The Wedding Date
Scott Hardie: “It was ok.”
The genre is called "romantic comedy;" this film succeeded fairly well at the romance but didn't seem to know how to pull off the comedy. Debra Messing has some of the sharpest comic timing on television right now, so it's a rare sight to watch her bungle punchlines and strain unconvincingly with pratfalls. I hate to say it, but after seeing this film, I can't help but question her talent. As Grace Adler, she works in a deep groove of irony, so her acting can only be truly appreciated on a technical level. But in "The Wedding Date," she is tasked with creating a three-dimensional woman for whom the audience is supposed to develop strong sympathy, and she's out of her league. The further we get from Julia Roberts and Meg Ryan's glory days, the easier it becomes to appreciate how thoroughly they mastered the genre.
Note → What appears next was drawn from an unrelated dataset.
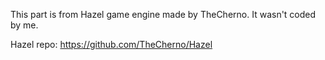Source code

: This part is from Hazel game engine made by TheCherno. It wasn't coded by me.

Hazel repo:
    https://github.com/TheCherno/Hazel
A film that seems to go about everything the wrong way deserves some left-handed compliments. It overcomes a totally unbelieveable setup with the sheer charisma of its two leads; Dermot Mulroney plays a gigolo who doesn't need the money and just happens to have an Ivy League education, and somehow makes him seem like one of the most down-to-earth, not to mention watchable, characters in the movie. Photographer Oliver Curtis is determined to bring soft-focus back into vogue (or fail trying), and Holland Taylor is one of very few actresses who can pull off the lines she says here, which are the kinds of things that no mother would ever announce about one of her daughters. If you're looking for a date movie, you're probably better off with "Hitch" or even "Sideways," but if you wind up in the theater for this movie, that wouldn't be so bad.